Information for Parents
Common Sense Media says Iffy for 16+
Gruesome yet imaginative teen psychosexual drama.
What Parents Need to Know
Parents need to know that Heavenly Creatures is based on a true story about two teenage girls in the 1950s who murder one of the girl's mothers. The murder scene is intense, graphic, and suspenseful -- way too much for tweens, most young teens, and any sensitive viewer. There is an air of budding sexuality throughout the film that is sometimes innocent, other times with hints of lesbian psychosexual drama. One of the teen characters is shown losing her virginity; the shots are of faces only, but plenty of suggestive sounds. Still, for older teens, Heavenly Creatures is an imaginative and brilliant portrayal of a gruesome true-life crime from the director of The Lord of the Rings.
- Families can talk about how this film was inspired by a true crime. Lots of movies and television shows are inspired by true stories. What are the similarities and differences between Heavenly Creatures and other movies and television shows that draw on true stories?
- What purpose do you think the dream montages and imaginative sequences serve? What would be lost if they weren't in the film?
- How is the stodginess of 1950's New Zealand conveyed through place and character, and how does this contrast with the wild imaginations of Pauline and Juliette?
The good stuff
Positive messages: The film looks at friendship, fantasy, and obsession, as well as how repression can be acted out to an extreme.
Positive role models: In some ways, Pauline and Juliette seem like any other teenage girls who are obsessed with a handsome singer, spend all their waking hours together, and rebel against the actions and rules of their parents. This makes their extreme actions all the scarier. Authority figures are strict and stodgy. Parents are often seen as clueless or befuddled by the actions of their children.
What to watch for
Violence: Two girls are shown running through and out of a forest, screaming and covered in blood; later a graphic murder scene is shown. Scenes of imagined swordfights with life-size clay figures are shown hacking and slicing; sometimes these clay figures are imagined by one of the girls to be attacking someone in real life, like when a psychologist is shown being stabbed through the chest with a sword.

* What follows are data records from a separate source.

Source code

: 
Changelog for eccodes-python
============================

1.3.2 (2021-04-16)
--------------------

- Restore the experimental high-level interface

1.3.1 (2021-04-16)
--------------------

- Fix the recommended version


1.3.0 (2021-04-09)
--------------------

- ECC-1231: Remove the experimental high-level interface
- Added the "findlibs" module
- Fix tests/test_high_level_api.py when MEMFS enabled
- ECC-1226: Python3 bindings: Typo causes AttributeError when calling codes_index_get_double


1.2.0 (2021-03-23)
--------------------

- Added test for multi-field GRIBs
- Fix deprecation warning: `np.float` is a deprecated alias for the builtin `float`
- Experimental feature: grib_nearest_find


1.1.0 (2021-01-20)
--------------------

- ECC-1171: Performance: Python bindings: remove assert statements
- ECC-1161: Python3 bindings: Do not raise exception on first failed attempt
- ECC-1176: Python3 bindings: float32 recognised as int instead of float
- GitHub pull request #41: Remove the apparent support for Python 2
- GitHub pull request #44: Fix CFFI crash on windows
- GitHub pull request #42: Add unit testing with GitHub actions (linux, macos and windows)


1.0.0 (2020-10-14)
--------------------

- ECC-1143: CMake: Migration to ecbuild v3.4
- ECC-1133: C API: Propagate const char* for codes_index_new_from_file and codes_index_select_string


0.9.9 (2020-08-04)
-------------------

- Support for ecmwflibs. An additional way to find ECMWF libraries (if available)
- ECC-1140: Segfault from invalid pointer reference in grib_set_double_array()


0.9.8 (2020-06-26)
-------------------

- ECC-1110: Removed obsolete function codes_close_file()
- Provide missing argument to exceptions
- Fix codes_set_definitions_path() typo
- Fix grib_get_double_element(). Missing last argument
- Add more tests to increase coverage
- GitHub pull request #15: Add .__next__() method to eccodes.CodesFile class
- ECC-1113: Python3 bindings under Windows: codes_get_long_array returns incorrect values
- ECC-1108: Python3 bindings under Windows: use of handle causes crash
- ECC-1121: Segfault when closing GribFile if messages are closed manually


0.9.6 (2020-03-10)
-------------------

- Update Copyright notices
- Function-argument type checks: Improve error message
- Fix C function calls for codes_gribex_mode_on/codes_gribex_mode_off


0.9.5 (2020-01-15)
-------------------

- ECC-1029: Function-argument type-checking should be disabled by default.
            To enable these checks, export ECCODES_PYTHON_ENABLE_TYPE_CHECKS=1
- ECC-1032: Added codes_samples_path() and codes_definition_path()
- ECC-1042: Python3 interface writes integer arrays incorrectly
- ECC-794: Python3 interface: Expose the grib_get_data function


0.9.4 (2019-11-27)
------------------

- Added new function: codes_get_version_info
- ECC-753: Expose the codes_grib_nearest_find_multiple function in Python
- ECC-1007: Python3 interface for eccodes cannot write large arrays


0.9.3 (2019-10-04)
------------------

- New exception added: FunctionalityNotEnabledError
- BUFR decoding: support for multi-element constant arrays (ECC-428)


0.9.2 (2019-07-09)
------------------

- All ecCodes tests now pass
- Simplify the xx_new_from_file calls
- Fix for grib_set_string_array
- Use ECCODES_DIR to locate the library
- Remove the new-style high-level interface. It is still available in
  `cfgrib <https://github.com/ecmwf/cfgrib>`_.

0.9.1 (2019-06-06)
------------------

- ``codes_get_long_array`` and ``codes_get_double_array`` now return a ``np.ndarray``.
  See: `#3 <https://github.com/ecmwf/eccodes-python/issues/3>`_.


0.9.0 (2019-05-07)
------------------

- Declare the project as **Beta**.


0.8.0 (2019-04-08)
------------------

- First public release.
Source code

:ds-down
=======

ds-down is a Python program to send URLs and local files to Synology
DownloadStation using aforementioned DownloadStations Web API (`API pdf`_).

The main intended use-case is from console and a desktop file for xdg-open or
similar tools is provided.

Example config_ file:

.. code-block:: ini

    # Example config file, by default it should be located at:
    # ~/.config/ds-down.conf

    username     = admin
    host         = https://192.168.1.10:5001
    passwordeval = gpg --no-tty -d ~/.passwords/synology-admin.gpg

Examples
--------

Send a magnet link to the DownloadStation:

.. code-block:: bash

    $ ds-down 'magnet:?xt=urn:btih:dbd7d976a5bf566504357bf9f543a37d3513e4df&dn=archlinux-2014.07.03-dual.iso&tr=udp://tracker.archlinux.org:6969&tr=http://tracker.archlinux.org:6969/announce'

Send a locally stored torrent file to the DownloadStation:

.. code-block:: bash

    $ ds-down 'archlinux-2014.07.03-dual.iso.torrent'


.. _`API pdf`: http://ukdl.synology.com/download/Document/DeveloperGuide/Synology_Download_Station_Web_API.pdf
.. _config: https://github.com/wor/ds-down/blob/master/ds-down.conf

Sexy stuff: A teen girl is shown losing her virginity, showing a neck-up shot of a man as he has sex with her. The two girls in the film are often shown in a tub together. While in the middle of imaginative play involving characters they have made up, the two characters strip down to their undergarments and briefly kiss on the cheeks. Questions are raised throughout the film, by parents and authority figures, as to whether or not the two girls are homosexuals.
Language: Not an issue
Consumerism: Not an issue
Drinking, drugs and smoking: Set in the 1950's, some characters are shown smoking. Brief scenes of drinking at dinner, but no one is intoxicated.